= TASK TO CARRY OUT =
The whole of the data is to be duplicated precisely.

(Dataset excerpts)
********************
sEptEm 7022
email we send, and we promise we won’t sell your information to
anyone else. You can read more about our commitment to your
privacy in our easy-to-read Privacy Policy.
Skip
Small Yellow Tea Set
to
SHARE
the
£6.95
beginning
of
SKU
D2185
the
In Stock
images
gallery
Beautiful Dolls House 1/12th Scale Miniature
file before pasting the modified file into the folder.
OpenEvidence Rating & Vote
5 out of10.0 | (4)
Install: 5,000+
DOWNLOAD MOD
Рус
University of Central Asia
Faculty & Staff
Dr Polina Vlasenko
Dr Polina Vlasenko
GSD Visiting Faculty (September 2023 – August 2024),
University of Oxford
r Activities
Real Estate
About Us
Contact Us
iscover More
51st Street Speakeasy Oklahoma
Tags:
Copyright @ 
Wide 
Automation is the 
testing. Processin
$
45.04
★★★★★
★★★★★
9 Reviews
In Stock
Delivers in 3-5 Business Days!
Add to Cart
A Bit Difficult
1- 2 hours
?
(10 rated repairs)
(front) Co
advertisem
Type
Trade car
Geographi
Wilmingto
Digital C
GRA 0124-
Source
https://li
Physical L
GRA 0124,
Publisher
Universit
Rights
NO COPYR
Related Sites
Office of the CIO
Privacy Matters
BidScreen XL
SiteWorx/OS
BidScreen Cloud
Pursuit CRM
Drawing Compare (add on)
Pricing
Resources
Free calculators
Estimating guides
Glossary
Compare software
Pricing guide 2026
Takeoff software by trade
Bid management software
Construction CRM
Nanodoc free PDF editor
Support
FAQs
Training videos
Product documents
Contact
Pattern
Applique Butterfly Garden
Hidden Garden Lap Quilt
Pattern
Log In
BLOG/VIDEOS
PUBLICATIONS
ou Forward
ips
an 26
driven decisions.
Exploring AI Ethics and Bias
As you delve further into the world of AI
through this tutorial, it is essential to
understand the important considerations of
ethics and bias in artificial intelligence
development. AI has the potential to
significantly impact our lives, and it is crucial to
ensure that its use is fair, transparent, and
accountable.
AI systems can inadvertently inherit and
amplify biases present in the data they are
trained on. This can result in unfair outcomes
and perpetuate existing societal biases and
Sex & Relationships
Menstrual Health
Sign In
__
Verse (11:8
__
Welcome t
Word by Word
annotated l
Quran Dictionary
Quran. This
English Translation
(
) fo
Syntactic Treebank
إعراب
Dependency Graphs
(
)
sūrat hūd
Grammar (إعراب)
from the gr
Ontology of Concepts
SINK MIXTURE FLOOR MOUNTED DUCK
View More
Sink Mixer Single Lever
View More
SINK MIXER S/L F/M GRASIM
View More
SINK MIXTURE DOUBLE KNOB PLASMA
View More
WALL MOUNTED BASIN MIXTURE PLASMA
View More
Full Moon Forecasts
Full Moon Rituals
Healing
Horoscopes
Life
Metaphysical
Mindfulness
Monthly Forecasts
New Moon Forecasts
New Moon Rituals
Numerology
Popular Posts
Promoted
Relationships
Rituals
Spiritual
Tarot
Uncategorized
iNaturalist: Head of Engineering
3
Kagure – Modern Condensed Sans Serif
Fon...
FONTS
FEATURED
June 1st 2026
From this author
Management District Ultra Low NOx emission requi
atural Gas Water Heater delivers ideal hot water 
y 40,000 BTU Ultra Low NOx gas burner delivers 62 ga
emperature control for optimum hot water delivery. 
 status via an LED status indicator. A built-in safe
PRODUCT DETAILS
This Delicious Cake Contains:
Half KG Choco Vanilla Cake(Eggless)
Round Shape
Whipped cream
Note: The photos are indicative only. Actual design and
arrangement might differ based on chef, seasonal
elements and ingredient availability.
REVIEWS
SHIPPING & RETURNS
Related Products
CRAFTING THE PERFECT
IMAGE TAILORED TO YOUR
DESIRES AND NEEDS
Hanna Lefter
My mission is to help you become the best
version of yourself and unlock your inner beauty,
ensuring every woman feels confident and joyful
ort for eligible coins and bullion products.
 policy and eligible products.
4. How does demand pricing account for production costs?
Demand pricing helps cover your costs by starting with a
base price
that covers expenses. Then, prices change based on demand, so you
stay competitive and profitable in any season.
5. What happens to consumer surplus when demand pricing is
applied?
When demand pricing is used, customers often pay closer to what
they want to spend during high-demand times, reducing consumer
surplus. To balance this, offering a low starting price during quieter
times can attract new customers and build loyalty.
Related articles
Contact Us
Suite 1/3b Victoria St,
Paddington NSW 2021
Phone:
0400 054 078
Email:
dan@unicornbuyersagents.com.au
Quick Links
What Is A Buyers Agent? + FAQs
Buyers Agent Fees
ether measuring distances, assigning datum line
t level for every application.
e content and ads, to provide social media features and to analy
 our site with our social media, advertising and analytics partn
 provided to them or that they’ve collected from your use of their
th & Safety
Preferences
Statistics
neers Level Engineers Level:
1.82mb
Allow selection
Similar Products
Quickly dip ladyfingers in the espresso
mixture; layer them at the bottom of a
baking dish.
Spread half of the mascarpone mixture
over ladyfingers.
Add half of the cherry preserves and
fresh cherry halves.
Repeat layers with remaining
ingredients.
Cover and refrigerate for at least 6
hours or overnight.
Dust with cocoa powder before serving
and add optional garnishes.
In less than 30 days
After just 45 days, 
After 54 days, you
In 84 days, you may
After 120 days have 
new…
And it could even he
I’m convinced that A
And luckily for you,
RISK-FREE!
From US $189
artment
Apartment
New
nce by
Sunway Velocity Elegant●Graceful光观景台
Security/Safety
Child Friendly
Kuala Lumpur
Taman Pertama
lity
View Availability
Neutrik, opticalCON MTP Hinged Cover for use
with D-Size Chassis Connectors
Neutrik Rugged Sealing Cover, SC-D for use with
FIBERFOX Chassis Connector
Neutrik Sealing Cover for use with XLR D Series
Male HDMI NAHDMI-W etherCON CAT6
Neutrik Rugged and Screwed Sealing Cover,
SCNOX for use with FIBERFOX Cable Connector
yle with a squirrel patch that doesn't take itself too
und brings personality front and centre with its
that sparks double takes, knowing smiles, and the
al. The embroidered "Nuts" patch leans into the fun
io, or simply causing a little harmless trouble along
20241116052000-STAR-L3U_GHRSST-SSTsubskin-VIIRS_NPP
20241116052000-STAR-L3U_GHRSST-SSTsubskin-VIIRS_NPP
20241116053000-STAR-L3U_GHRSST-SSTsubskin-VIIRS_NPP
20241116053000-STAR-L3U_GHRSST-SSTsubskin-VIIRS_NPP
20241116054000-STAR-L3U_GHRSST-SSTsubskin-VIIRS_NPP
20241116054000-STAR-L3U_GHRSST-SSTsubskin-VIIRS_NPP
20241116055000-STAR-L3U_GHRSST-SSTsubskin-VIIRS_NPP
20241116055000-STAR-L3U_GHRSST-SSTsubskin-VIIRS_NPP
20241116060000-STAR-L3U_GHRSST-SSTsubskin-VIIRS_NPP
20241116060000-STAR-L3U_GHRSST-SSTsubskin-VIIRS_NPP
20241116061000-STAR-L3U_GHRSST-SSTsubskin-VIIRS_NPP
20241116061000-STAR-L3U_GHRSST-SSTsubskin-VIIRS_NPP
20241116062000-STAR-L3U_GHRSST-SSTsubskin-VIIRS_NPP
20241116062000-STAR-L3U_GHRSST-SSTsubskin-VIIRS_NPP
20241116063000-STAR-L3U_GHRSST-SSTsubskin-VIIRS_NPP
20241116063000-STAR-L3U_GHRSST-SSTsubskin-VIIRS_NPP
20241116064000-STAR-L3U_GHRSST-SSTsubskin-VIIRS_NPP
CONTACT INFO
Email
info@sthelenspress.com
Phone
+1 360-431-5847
********************
= RESULT =
sEptEm 7022
email we send, and we promise we won’t sell your information to
anyone else. You can read more about our commitment to your
privacy in our easy-to-read Privacy Policy.
Skip
Small Yellow Tea Set
to
SHARE
the
£6.95
beginning
of
SKU
D2185
the
In Stock
images
gallery
Beautiful Dolls House 1/12th Scale Miniature
file before pasting the modified file into the folder.
OpenEvidence Rating & Vote
5 out of10.0 | (4)
Install: 5,000+
DOWNLOAD MOD
Рус
University of Central Asia
Faculty & Staff
Dr Polina Vlasenko
Dr Polina Vlasenko
GSD Visiting Faculty (September 2023 – August 2024),
University of Oxford
r Activities
Real Estate
About Us
Contact Us
iscover More
51st Street Speakeasy Oklahoma
Tags:
Copyright @ 
Wide 
Automation is the 
testing. Processin
$
45.04
★★★★★
★★★★★
9 Reviews
In Stock
Delivers in 3-5 Business Days!
Add to Cart
A Bit Difficult
1- 2 hours
?
(10 rated repairs)
(front) Co
advertisem
Type
Trade car
Geographi
Wilmingto
Digital C
GRA 0124-
Source
https://li
Physical L
GRA 0124,
Publisher
Universit
Rights
NO COPYR
Related Sites
Office of the CIO
Privacy Matters
BidScreen XL
SiteWorx/OS
BidScreen Cloud
Pursuit CRM
Drawing Compare (add on)
Pricing
Resources
Free calculators
Estimating guides
Glossary
Compare software
Pricing guide 2026
Takeoff software by trade
Bid management software
Construction CRM
Nanodoc free PDF editor
Support
FAQs
Training videos
Product documents
Contact
Pattern
Applique Butterfly Garden
Hidden Garden Lap Quilt
Pattern
Log In
BLOG/VIDEOS
PUBLICATIONS
ou Forward
ips
an 26
driven decisions.
Exploring AI Ethics and Bias
As you delve further into the world of AI
through this tutorial, it is essential to
understand the important considerations of
ethics and bias in artificial intelligence
development. AI has the potential to
significantly impact our lives, and it is crucial to
ensure that its use is fair, transparent, and
accountable.
AI systems can inadvertently inherit and
amplify biases present in the data they are
trained on. This can result in unfair outcomes
and perpetuate existing societal biases and
Sex & Relationships
Menstrual Health
Sign In
__
Verse (11:8
__
Welcome t
Word by Word
annotated l
Quran Dictionary
Quran. This
English Translation
(
) fo
Syntactic Treebank
إعراب
Dependency Graphs
(
)
sūrat hūd
Grammar (إعراب)
from the gr
Ontology of Concepts
SINK MIXTURE FLOOR MOUNTED DUCK
View More
Sink Mixer Single Lever
View More
SINK MIXER S/L F/M GRASIM
View More
SINK MIXTURE DOUBLE KNOB PLASMA
View More
WALL MOUNTED BASIN MIXTURE PLASMA
View More
Full Moon Forecasts
Full Moon Rituals
Healing
Horoscopes
Life
Metaphysical
Mindfulness
Monthly Forecasts
New Moon Forecasts
New Moon Rituals
Numerology
Popular Posts
Promoted
Relationships
Rituals
Spiritual
Tarot
Uncategorized
iNaturalist: Head of Engineering
3
Kagure – Modern Condensed Sans Serif
Fon...
FONTS
FEATURED
June 1st 2026
From this author
Management District Ultra Low NOx emission requi
atural Gas Water Heater delivers ideal hot water 
y 40,000 BTU Ultra Low NOx gas burner delivers 62 ga
emperature control for optimum hot water delivery. 
 status via an LED status indicator. A built-in safe
PRODUCT DETAILS
This Delicious Cake Contains:
Half KG Choco Vanilla Cake(Eggless)
Round Shape
Whipped cream
Note: The photos are indicative only. Actual design and
arrangement might differ based on chef, seasonal
elements and ingredient availability.
REVIEWS
SHIPPING & RETURNS
Related Products
CRAFTING THE PERFECT
IMAGE TAILORED TO YOUR
DESIRES AND NEEDS
Hanna Lefter
My mission is to help you become the best
version of yourself and unlock your inner beauty,
ensuring every woman feels confident and joyful
ort for eligible coins and bullion products.
 policy and eligible products.
4. How does demand pricing account for production costs?
Demand pricing helps cover your costs by starting with a
base price
that covers expenses. Then, prices change based on demand, so you
stay competitive and profitable in any season.
5. What happens to consumer surplus when demand pricing is
applied?
When demand pricing is used, customers often pay closer to what
they want to spend during high-demand times, reducing consumer
surplus. To balance this, offering a low starting price during quieter
times can attract new customers and build loyalty.
Related articles
Contact Us
Suite 1/3b Victoria St,
Paddington NSW 2021
Phone:
0400 054 078
Email:
dan@unicornbuyersagents.com.au
Quick Links
What Is A Buyers Agent? + FAQs
Buyers Agent Fees
ether measuring distances, assigning datum line
t level for every application.
e content and ads, to provide social media features and to analy
 our site with our social media, advertising and analytics partn
 provided to them or that they’ve collected from your use of their
th & Safety
Preferences
Statistics
neers Level Engineers Level:
1.82mb
Allow selection
Similar Products
Quickly dip ladyfingers in the espresso
mixture; layer them at the bottom of a
baking dish.
Spread half of the mascarpone mixture
over ladyfingers.
Add half of the cherry preserves and
fresh cherry halves.
Repeat layers with remaining
ingredients.
Cover and refrigerate for at least 6
hours or overnight.
Dust with cocoa powder before serving
and add optional garnishes.
In less than 30 days
After just 45 days, 
After 54 days, you
In 84 days, you may
After 120 days have 
new…
And it could even he
I’m convinced that A
And luckily for you,
RISK-FREE!
From US $189
artment
Apartment
New
nce by
Sunway Velocity Elegant●Graceful光观景台
Security/Safety
Child Friendly
Kuala Lumpur
Taman Pertama
lity
View Availability
Neutrik, opticalCON MTP Hinged Cover for use
with D-Size Chassis Connectors
Neutrik Rugged Sealing Cover, SC-D for use with
FIBERFOX Chassis Connector
Neutrik Sealing Cover for use with XLR D Series
Male HDMI NAHDMI-W etherCON CAT6
Neutrik Rugged and Screwed Sealing Cover,
SCNOX for use with FIBERFOX Cable Connector
yle with a squirrel patch that doesn't take itself too
und brings personality front and centre with its
that sparks double takes, knowing smiles, and the
al. The embroidered "Nuts" patch leans into the fun
io, or simply causing a little harmless trouble along
20241116052000-STAR-L3U_GHRSST-SSTsubskin-VIIRS_NPP
20241116052000-STAR-L3U_GHRSST-SSTsubskin-VIIRS_NPP
20241116053000-STAR-L3U_GHRSST-SSTsubskin-VIIRS_NPP
20241116053000-STAR-L3U_GHRSST-SSTsubskin-VIIRS_NPP
20241116054000-STAR-L3U_GHRSST-SSTsubskin-VIIRS_NPP
20241116054000-STAR-L3U_GHRSST-SSTsubskin-VIIRS_NPP
20241116055000-STAR-L3U_GHRSST-SSTsubskin-VIIRS_NPP
20241116055000-STAR-L3U_GHRSST-SSTsubskin-VIIRS_NPP
20241116060000-STAR-L3U_GHRSST-SSTsubskin-VIIRS_NPP
20241116060000-STAR-L3U_GHRSST-SSTsubskin-VIIRS_NPP
20241116061000-STAR-L3U_GHRSST-SSTsubskin-VIIRS_NPP
20241116061000-STAR-L3U_GHRSST-SSTsubskin-VIIRS_NPP
20241116062000-STAR-L3U_GHRSST-SSTsubskin-VIIRS_NPP
20241116062000-STAR-L3U_GHRSST-SSTsubskin-VIIRS_NPP
20241116063000-STAR-L3U_GHRSST-SSTsubskin-VIIRS_NPP
20241116063000-STAR-L3U_GHRSST-SSTsubskin-VIIRS_NPP
20241116064000-STAR-L3U_GHRSST-SSTsubskin-VIIRS_NPP
CONTACT INFO
Email
info@sthelenspress.com
Phone
+1 360-431-5847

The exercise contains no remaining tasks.